# [TO DO]
Rewrite every line below with "top-left" replaced by "upper-left", keeping all else as is. Leave the pictures out of your answer.

# [THE DATA]
──────────────────────────────
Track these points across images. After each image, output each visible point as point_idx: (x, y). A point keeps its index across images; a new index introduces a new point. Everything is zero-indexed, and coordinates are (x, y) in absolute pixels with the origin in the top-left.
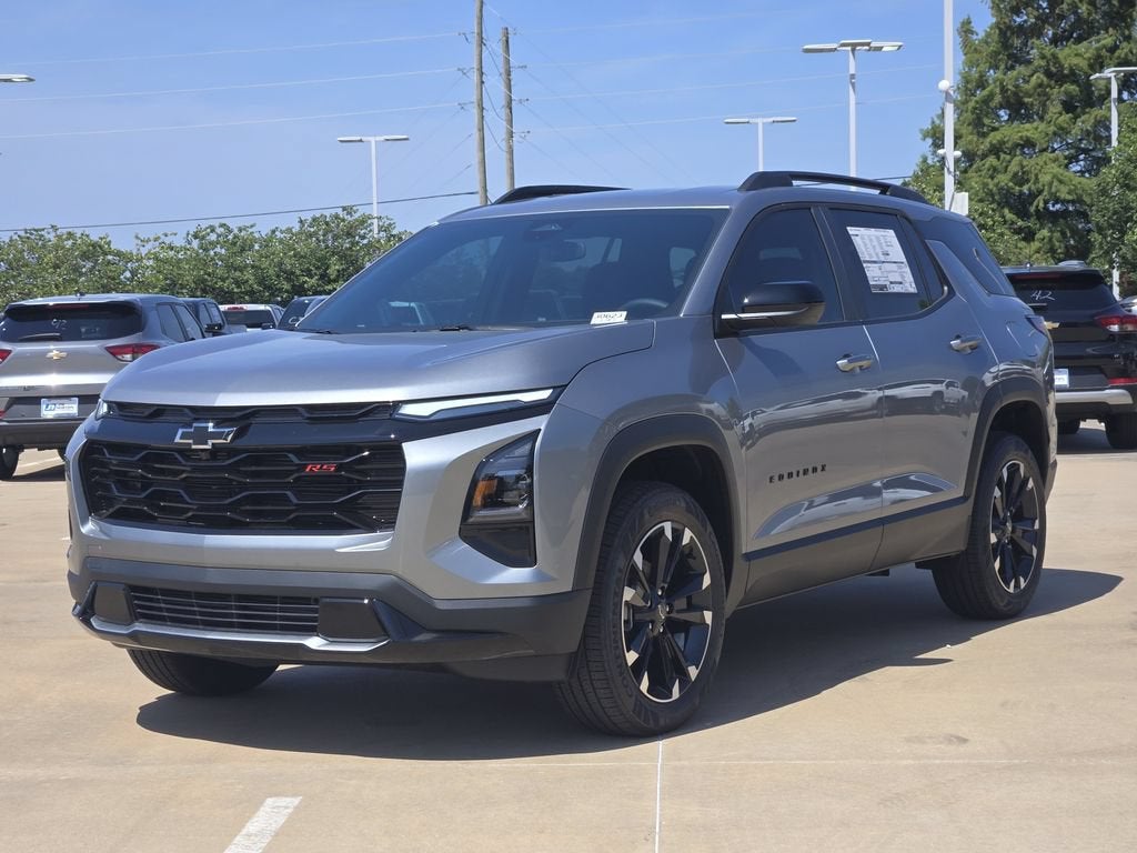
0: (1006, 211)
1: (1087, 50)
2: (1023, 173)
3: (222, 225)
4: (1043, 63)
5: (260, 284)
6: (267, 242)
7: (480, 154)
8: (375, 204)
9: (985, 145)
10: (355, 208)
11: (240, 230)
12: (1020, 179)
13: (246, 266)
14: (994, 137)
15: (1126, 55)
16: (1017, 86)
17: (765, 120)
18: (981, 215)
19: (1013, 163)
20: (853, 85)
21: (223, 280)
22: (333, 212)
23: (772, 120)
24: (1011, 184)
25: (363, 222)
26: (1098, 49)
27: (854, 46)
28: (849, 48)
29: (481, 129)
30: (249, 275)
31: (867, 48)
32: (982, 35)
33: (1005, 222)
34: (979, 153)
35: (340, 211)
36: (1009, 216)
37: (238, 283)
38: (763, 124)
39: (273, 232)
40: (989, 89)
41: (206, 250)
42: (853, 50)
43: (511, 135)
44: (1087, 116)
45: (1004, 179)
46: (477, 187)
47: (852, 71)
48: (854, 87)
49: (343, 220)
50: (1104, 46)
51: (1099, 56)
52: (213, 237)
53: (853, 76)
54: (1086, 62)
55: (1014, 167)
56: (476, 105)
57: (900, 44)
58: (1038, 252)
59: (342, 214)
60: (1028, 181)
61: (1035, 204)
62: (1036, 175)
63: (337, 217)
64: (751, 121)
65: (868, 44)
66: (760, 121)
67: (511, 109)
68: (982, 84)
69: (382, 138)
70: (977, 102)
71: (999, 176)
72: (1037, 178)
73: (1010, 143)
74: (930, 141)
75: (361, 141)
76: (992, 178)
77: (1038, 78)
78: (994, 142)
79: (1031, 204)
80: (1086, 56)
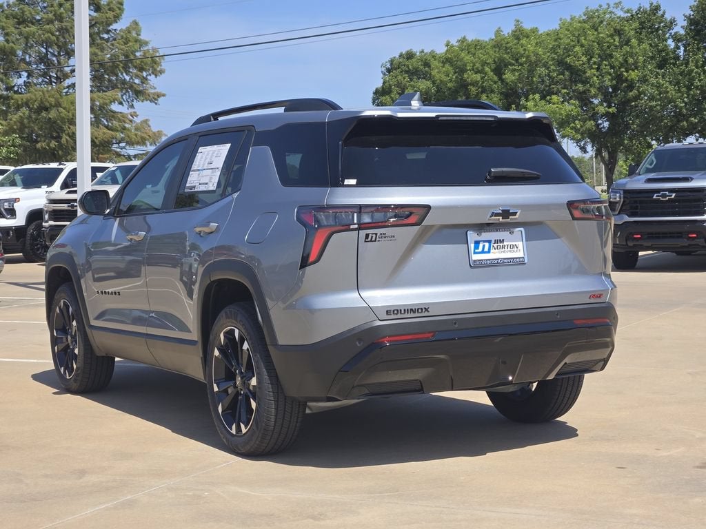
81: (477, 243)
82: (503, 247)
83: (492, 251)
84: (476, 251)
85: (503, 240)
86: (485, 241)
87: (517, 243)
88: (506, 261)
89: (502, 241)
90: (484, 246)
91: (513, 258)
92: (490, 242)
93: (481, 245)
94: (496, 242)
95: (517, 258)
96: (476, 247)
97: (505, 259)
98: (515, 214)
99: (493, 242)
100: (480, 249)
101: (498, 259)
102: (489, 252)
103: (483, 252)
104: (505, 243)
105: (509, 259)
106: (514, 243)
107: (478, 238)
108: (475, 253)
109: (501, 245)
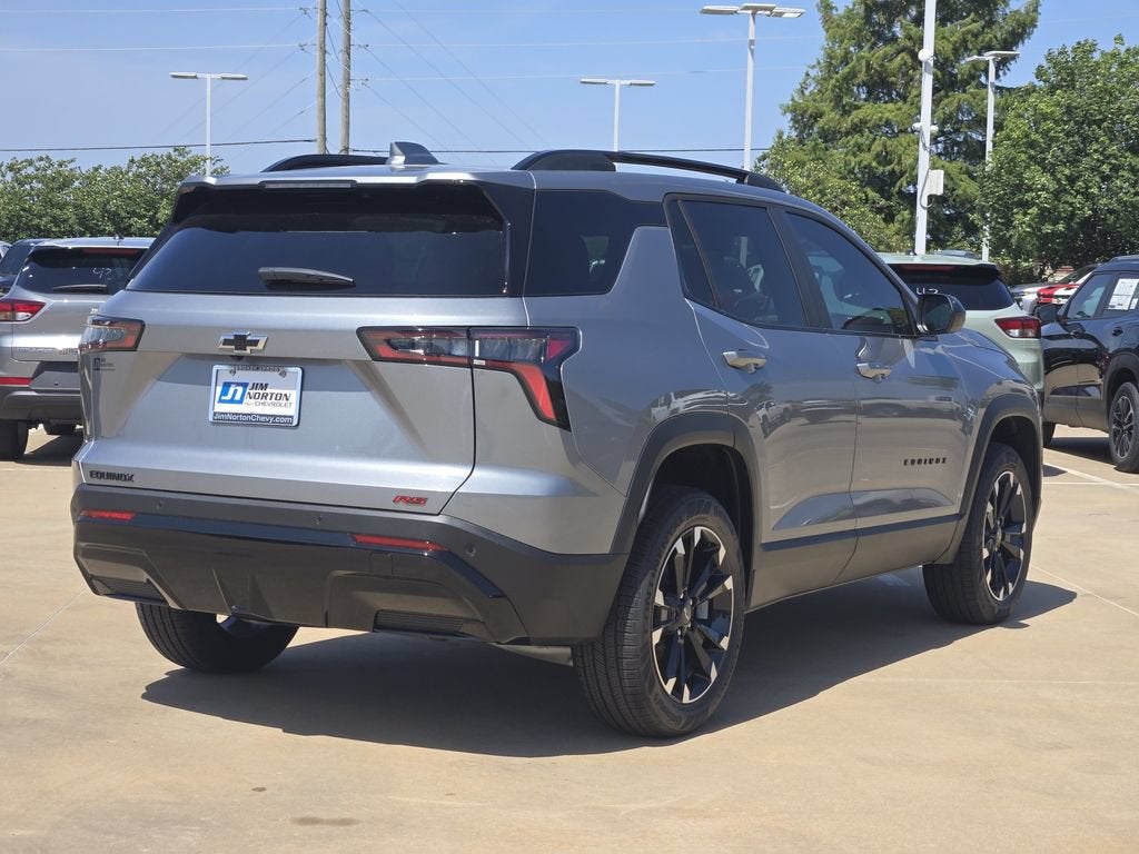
──────────────────────────────
# [OUTPUT BELOW]
Track these points across images. After each image, output each visible point as point_idx: (x, y). A point keeps its index across images; a new index introduces a new point. Everything is zero-indexed, and coordinates are (x, y) in absolute pixels with the origin in the upper-left.
0: (1006, 211)
1: (1087, 50)
2: (1023, 173)
3: (222, 225)
4: (1043, 63)
5: (260, 284)
6: (267, 242)
7: (480, 154)
8: (375, 204)
9: (985, 145)
10: (355, 208)
11: (240, 230)
12: (1020, 179)
13: (246, 266)
14: (994, 137)
15: (1126, 55)
16: (1017, 86)
17: (765, 120)
18: (981, 215)
19: (1013, 163)
20: (853, 85)
21: (223, 280)
22: (333, 212)
23: (772, 120)
24: (1011, 184)
25: (363, 222)
26: (1098, 49)
27: (854, 46)
28: (849, 48)
29: (481, 129)
30: (249, 275)
31: (867, 48)
32: (982, 35)
33: (1005, 222)
34: (979, 153)
35: (340, 211)
36: (1009, 216)
37: (238, 283)
38: (763, 124)
39: (273, 232)
40: (989, 89)
41: (206, 250)
42: (853, 50)
43: (511, 135)
44: (1087, 116)
45: (1004, 179)
46: (477, 187)
47: (852, 71)
48: (854, 87)
49: (343, 220)
50: (1104, 46)
51: (1099, 56)
52: (213, 237)
53: (853, 76)
54: (1086, 62)
55: (1014, 167)
56: (476, 105)
57: (900, 44)
58: (1038, 252)
59: (342, 214)
60: (1028, 181)
61: (1035, 204)
62: (1036, 175)
63: (337, 217)
64: (751, 121)
65: (868, 44)
66: (760, 121)
67: (511, 109)
68: (982, 84)
69: (382, 138)
70: (977, 102)
71: (999, 176)
72: (1037, 178)
73: (1010, 143)
74: (930, 141)
75: (361, 141)
76: (992, 178)
77: (1038, 78)
78: (994, 142)
79: (1031, 204)
80: (1086, 56)
81: (477, 243)
82: (503, 247)
83: (492, 251)
84: (476, 251)
85: (503, 240)
86: (485, 241)
87: (517, 243)
88: (506, 261)
89: (502, 241)
90: (484, 246)
91: (513, 258)
92: (490, 242)
93: (481, 245)
94: (496, 242)
95: (517, 258)
96: (476, 247)
97: (505, 259)
98: (515, 214)
99: (493, 242)
100: (480, 249)
101: (498, 259)
102: (489, 252)
103: (483, 252)
104: (505, 243)
105: (509, 259)
106: (514, 243)
107: (478, 238)
108: (475, 253)
109: (501, 245)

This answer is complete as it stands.